The young gentleman placed his hat upon his head, canting it over on one side, so as to give him a saucy and jaunty appearance. Mr. Checkynshaw, whose clerk, or rather "boy," he was, had often scolded him, and even abused him, in the private office of the banking-house, but never before in a place so public as a barber's shop in 'Change Street, and in 'change hours. He felt outraged by the assault; for Mr. Wittleworth, as his employer had rather indelicately hinted, had a high opinion of himself. He straightened himself up, and looked impudent—a phase in his conduct which the banker had never before observed, and he stood aghast at this indication of incipient rebellion.

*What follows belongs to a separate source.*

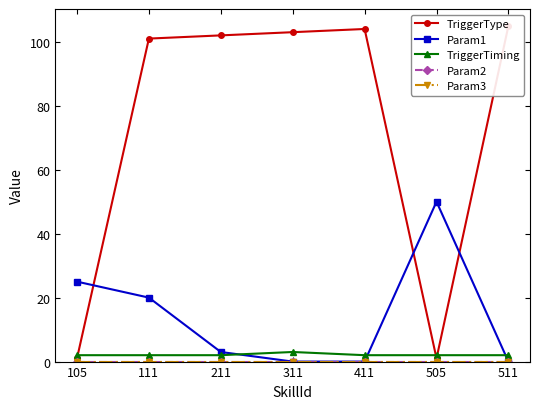

Count the number of categories in the chart.

7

"You think not, you puppy!" exclaimed the banker, stamping his feet with rage.
"I think not! It wouldn't be a prudent step for you to take," answered Mr. Wittleworth, stung again by the insulting appellations heaped upon him. "I know rather too much about your affairs to be cast out so thoughtlessly."
"I will discharge you this very day!" replied the banker, his teeth set firmly together.
"I think you will find that the affairs of Messrs. Checkynshaw, Hart, & Co. will not go on so smoothly without me as they do with me," added Mr. Wittleworth, as he canted his hat over a little more on one side, and pulled up his shirt collar.
"Without you!" gasped the banker, confounded by the assumption of his employee.